I'm writing now from Matan's family's apartment in Herzeliyah, where his dad generously offered to host me and a few friends for this changeover vacation period. The apartment is spacious and comfortable (not to mention absolutely gorgeous), and located in the new area of Herzeliyah Pituach, right by the tayelet and the mall. Our window is a view of the yachts, sea, and sunset, and Pam, Arielle, and I had trouble putting our cameras down yesterday evening. Our time here so far has included fancy dinners of sushi, all-you-can-eat meat at Papagaio (We even convinced Pam, the pickiest eater I know, to sample nearly every piece!), and a Yehuda Policker concert (where we were by far the youngest people in the crowd), all courtesy to Matan's dad. In less than a half an hour, I'm scheduled for a professional massage, and then maybe I'll go take a dip in the pool. Life is not bad here. My only complaint is that we came too late--it's a bit too chilly to go swimming at the beach. We'll at least go later to sit on the sand and bask in the beauty that is Herzeliyah and vacation. Paid-for, luxurious vacation. ;)

This week marks the end of our Jerusalem study period, and the beginning of our "Israel Experience" period. After spending days anazlyzing each of the thirty volunteer options and locations, we each made our top-ten lists and then left the rest for the counselors to determine. My first choice was Ben Yakir, an Ethiopian Youth village, and I found out the other week that I was indeed assigned to it. I know very little about what my next three months will be like.

What I do know:
-I'll be working there with just three other girls from yearcourse: Aliza Belcourt, Becca Abelman, and Arielle Miller
-I'll be living at the youth village, which I imagine to have similar facilities and a similar design as an American boarding school.
-The village consists of boys from grades 7 through 12, 80 percent of them Ethiopian. I'm not entirely sure whether they themselves are new olim, or whether they are children of new olim. Either way, the school serves to help ease the integration into Israeli society.
-I imagine I'll be playing some sort of madricha role. According to Sara Davidoff, who worked there last year, I'll be assigned to a group of boys and I'll be with them for most of the day. They don't know any English, so hopefully my Hebrew will improve.
-I'm expecting it to be hard at the beginning. I've been told that the Ethiopian community tends to be somewhat closed-off, introverted, and seeing as I am not 100 percent comfortable with my Hebrew it might take some time to connect with the kids. But I've also heard that after they get to know you, they tend to cling to you and really start to open up. I'm hoping the experience will be rewarding.
-I see the next three months as a sort of break from my program, and a taste of something really Israel. Or really a part of Israel. I won't be seeing much of yearcourse participants or counselors, except for on my free weekends, which might only be every other week. Then, after three months, we'll all be reunited in yearcourse apartments in Bat Yam or Holon (near Tel Aviv), volunteering some place around that area.

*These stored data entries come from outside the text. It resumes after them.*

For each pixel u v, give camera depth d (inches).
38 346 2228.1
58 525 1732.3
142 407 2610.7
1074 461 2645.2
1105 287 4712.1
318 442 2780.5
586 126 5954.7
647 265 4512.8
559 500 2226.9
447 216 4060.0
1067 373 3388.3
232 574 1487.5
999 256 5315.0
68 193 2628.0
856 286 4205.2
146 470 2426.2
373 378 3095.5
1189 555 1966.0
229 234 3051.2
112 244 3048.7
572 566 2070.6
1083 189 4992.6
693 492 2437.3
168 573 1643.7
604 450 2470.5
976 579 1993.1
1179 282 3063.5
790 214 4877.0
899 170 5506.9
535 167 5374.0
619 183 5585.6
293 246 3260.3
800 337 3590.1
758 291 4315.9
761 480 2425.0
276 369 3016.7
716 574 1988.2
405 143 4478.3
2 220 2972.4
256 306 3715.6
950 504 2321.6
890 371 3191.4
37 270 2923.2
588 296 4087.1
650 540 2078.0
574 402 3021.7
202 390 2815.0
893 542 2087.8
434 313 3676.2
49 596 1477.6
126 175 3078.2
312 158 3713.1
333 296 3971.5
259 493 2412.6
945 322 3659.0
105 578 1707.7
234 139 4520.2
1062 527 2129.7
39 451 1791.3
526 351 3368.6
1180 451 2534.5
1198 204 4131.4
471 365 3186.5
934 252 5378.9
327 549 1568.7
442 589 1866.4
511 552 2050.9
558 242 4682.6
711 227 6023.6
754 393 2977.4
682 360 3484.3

****Massage time, gotta run...***

Back from the massage. One hour of utter relaxation. Ahhhh....

It's nice that I'm away from the hostel for at least these few days. The place right now is way over-crowded, with kids from every section staying there until we move to our third trimester locations. With four people to a room (sometimes five, if the fifth decides he was assigned to roommates that snore too loudly, or are too messy...), it's a hectic, hectic time. To add to it all, everyone at the hostel is still on a sort-of lockdown, as the Israeli terror alert rises during the Annapolis Conference. Lockdown, meaning we're supposed to avoid public transportation and open public spaces. Meanwhile, in my eyes the conference has little promise, seeing as Livni and Qurei weren't even able to agree on a basic statement coming into the few days in Washington. The best I hope for is that it won't spark a third intifada... Well, who knows. Maybe some progress is miraculously possible?


I think I'll go relax some more, maybe read a bit or walk to the beach, before we're taken out to another gormet meat dinner tonight.